– А что у тебя за работа? – спросил Гансон, задерживаясь на секунду, перед тем как пройти в ванную.
– У машины, – ответила Керри.
Чувствовалось, что это занимало его лишь постольку, поскольку имело какое-то отношение к его семейному благополучию. Гансон был слегка раздражен: надо же было так случиться, что Керри недовольна, хотя ей и повезло.
Минни возилась на кухне уже с меньшим воодушевлением, чем за минуту до прихода Керри. Шипение мяса на сковородке не доставляло ей удовольствия после жалобы Керри.
А между тем единственное, что могло бы порадовать Керри после такого дня, – это возвращение в приветливый дом, сочувствие семьи, уютно накрытый стол и чтобы кто-нибудь догадался сказать: «Ну, ничего! Потерпи немного. Ты еще найдешь что-нибудь получше!»
Но все ее надежды разлетелись в прах. Керри стало ясно, что ее сетования кажутся обоим супругам неосновательными. Она должна работать и молчать.
Керри знала, что ей придется платить четыре доллара в неделю за свое содержание, и видела, что жизнь с этими людьми не сулит ей ничего, кроме тоски.
Минни не годилась ей в подруги: она была намного старше. На все у нее были свои, сложившиеся сообразно с обстоятельствами ее жизни, воззрения. Гансон же, если у него и мелькали жизнерадостные мысли или бывали приятные ощущения, тщательно скрывал их. Казалось, вся происходившая в нем психическая деятельность не нуждалась в физическом выражении. Он был безмолвен, как заброшенный дом.

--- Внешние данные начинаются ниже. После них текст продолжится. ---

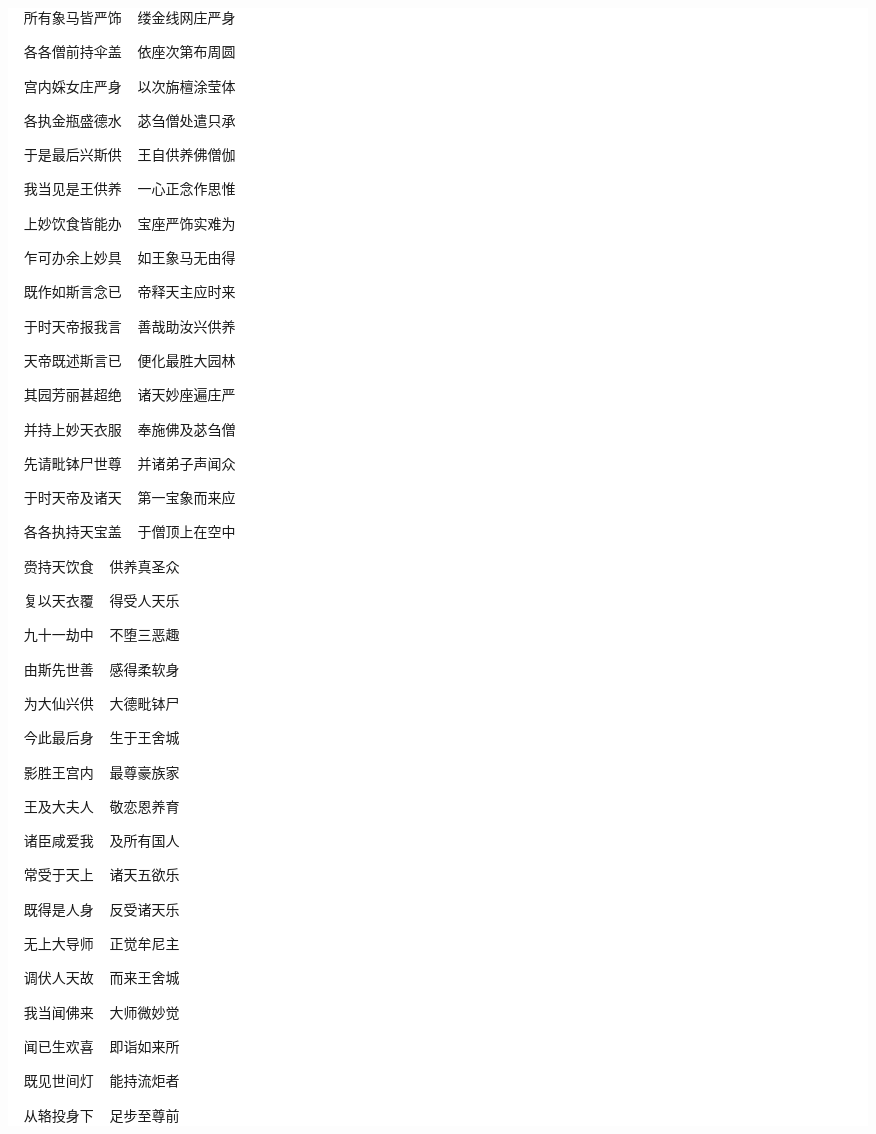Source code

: &nbsp;&nbsp;&nbsp;&nbsp;所有象马皆严饰&nbsp;&nbsp;&nbsp;&nbsp;缕金线网庄严身

&nbsp;&nbsp;&nbsp;&nbsp;各各僧前持伞盖&nbsp;&nbsp;&nbsp;&nbsp;依座次第布周圆

&nbsp;&nbsp;&nbsp;&nbsp;宫内婇女庄严身&nbsp;&nbsp;&nbsp;&nbsp;以次旃檀涂莹体

&nbsp;&nbsp;&nbsp;&nbsp;各执金瓶盛德水&nbsp;&nbsp;&nbsp;&nbsp;苾刍僧处遣只承

&nbsp;&nbsp;&nbsp;&nbsp;于是最后兴斯供&nbsp;&nbsp;&nbsp;&nbsp;王自供养佛僧伽

&nbsp;&nbsp;&nbsp;&nbsp;我当见是王供养&nbsp;&nbsp;&nbsp;&nbsp;一心正念作思惟

&nbsp;&nbsp;&nbsp;&nbsp;上妙饮食皆能办&nbsp;&nbsp;&nbsp;&nbsp;宝座严饰实难为

&nbsp;&nbsp;&nbsp;&nbsp;乍可办余上妙具&nbsp;&nbsp;&nbsp;&nbsp;如王象马无由得

&nbsp;&nbsp;&nbsp;&nbsp;既作如斯言念已&nbsp;&nbsp;&nbsp;&nbsp;帝释天主应时来

&nbsp;&nbsp;&nbsp;&nbsp;于时天帝报我言&nbsp;&nbsp;&nbsp;&nbsp;善哉助汝兴供养

&nbsp;&nbsp;&nbsp;&nbsp;天帝既述斯言已&nbsp;&nbsp;&nbsp;&nbsp;便化最胜大园林

&nbsp;&nbsp;&nbsp;&nbsp;其园芳丽甚超绝&nbsp;&nbsp;&nbsp;&nbsp;诸天妙座遍庄严

&nbsp;&nbsp;&nbsp;&nbsp;并持上妙天衣服&nbsp;&nbsp;&nbsp;&nbsp;奉施佛及苾刍僧

&nbsp;&nbsp;&nbsp;&nbsp;先请毗钵尸世尊&nbsp;&nbsp;&nbsp;&nbsp;并诸弟子声闻众

&nbsp;&nbsp;&nbsp;&nbsp;于时天帝及诸天&nbsp;&nbsp;&nbsp;&nbsp;第一宝象而来应

&nbsp;&nbsp;&nbsp;&nbsp;各各执持天宝盖&nbsp;&nbsp;&nbsp;&nbsp;于僧顶上在空中

&nbsp;&nbsp;&nbsp;&nbsp;赍持天饮食&nbsp;&nbsp;&nbsp;&nbsp;供养真圣众

&nbsp;&nbsp;&nbsp;&nbsp;复以天衣覆&nbsp;&nbsp;&nbsp;&nbsp;得受人天乐

&nbsp;&nbsp;&nbsp;&nbsp;九十一劫中&nbsp;&nbsp;&nbsp;&nbsp;不堕三恶趣

&nbsp;&nbsp;&nbsp;&nbsp;由斯先世善&nbsp;&nbsp;&nbsp;&nbsp;感得柔软身

&nbsp;&nbsp;&nbsp;&nbsp;为大仙兴供&nbsp;&nbsp;&nbsp;&nbsp;大德毗钵尸

&nbsp;&nbsp;&nbsp;&nbsp;今此最后身&nbsp;&nbsp;&nbsp;&nbsp;生于王舍城

&nbsp;&nbsp;&nbsp;&nbsp;影胜王宫内&nbsp;&nbsp;&nbsp;&nbsp;最尊豪族家

&nbsp;&nbsp;&nbsp;&nbsp;王及大夫人&nbsp;&nbsp;&nbsp;&nbsp;敬恋恩养育

&nbsp;&nbsp;&nbsp;&nbsp;诸臣咸爱我&nbsp;&nbsp;&nbsp;&nbsp;及所有国人

&nbsp;&nbsp;&nbsp;&nbsp;常受于天上&nbsp;&nbsp;&nbsp;&nbsp;诸天五欲乐

&nbsp;&nbsp;&nbsp;&nbsp;既得是人身&nbsp;&nbsp;&nbsp;&nbsp;反受诸天乐

&nbsp;&nbsp;&nbsp;&nbsp;无上大导师&nbsp;&nbsp;&nbsp;&nbsp;正觉牟尼主

&nbsp;&nbsp;&nbsp;&nbsp;调伏人天故&nbsp;&nbsp;&nbsp;&nbsp;而来王舍城

&nbsp;&nbsp;&nbsp;&nbsp;我当闻佛来&nbsp;&nbsp;&nbsp;&nbsp;大师微妙觉

&nbsp;&nbsp;&nbsp;&nbsp;闻已生欢喜&nbsp;&nbsp;&nbsp;&nbsp;即诣如来所

&nbsp;&nbsp;&nbsp;&nbsp;既见世间灯&nbsp;&nbsp;&nbsp;&nbsp;能持流炬者

&nbsp;&nbsp;&nbsp;&nbsp;从辂投身下&nbsp;&nbsp;&nbsp;&nbsp;足步至尊前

В Керри между тем текла горячая кровь юности, и она была не лишена воображения. У нее все было еще впереди: и ухаживания, и любовь с ее тайнами. Ей нравилось думать о том, что она хотела бы сделать, о платьях, которые она хотела бы носить, о тех местах, где хотелось бы побывать. Вот вокруг чего вертелись все ее помыслы; и то, что здесь никто ее не понимал и не сочувствовал ей, она воспринимала как препятствие каждому своему шагу.
Перебирая в уме события дня, Керри совсем забыла, что может прийти Друэ. И теперь, убедившись, как неотзывчивы ее родственники, она даже хотела, чтобы он не пришел. Она не знала, в сущности, что стала бы делать и как стала бы говорить с ним, если он вдруг появится.
После ужина Керри переоделась. Стоило ей чуть принарядиться, и она опять стала премиленьким юным существом с большими глазами и грустным ртом. На лице Керри отражались ее чувства – смесь надежды, разочарования и уныния. Когда посуда была убрана со стола, Керри походила по комнате, поболтала немного с Минни, затем решила сойти вниз и постоять в дверях подъезда. Если Друэ придет, она встретит его там. Когда она надевала шляпу, в глазах ее мелькнул проблеск радости.
– Видно, Керри не особенно довольна своей работой, – обратилась Минни к мужу, когда тот с газетой в руках зашел в столовую, чтобы посидеть там несколько минут.
– Все равно, пока что надо хоть этого держаться, – сказал Гансон. – Она сошла вниз?
– Да.
– Ты бы сказала – пусть продержится. Может, не одна неделя пройдет, пока удастся найти что-то другое.
Минни ответила, что так и сделает, и Гансон снова уткнулся в свою газету.
– И будь я на твоем месте, – добавил он через некоторое время, – я не позволил бы ей стоять в подъезде. Это не очень-то прилично.
– Хорошо, я ей скажу, – обещала Минни.
Жизнь улицы не переставала интересовать Керри. Ей никогда не надоедало думать о том, куда направляются все эти люди в экипажах и как они развлекаются. Ее воображение затрагивал лишь очень узкий круг интересов: деньги, внешность, наряды и удовольствия. Изредка она мельком вспоминала Колумбия-сити, а иногда ее охватывало раздражение при мысли обо всем пережитом за день, но, в общем, маленький уголок мира вокруг нее приковывал все ее внимание.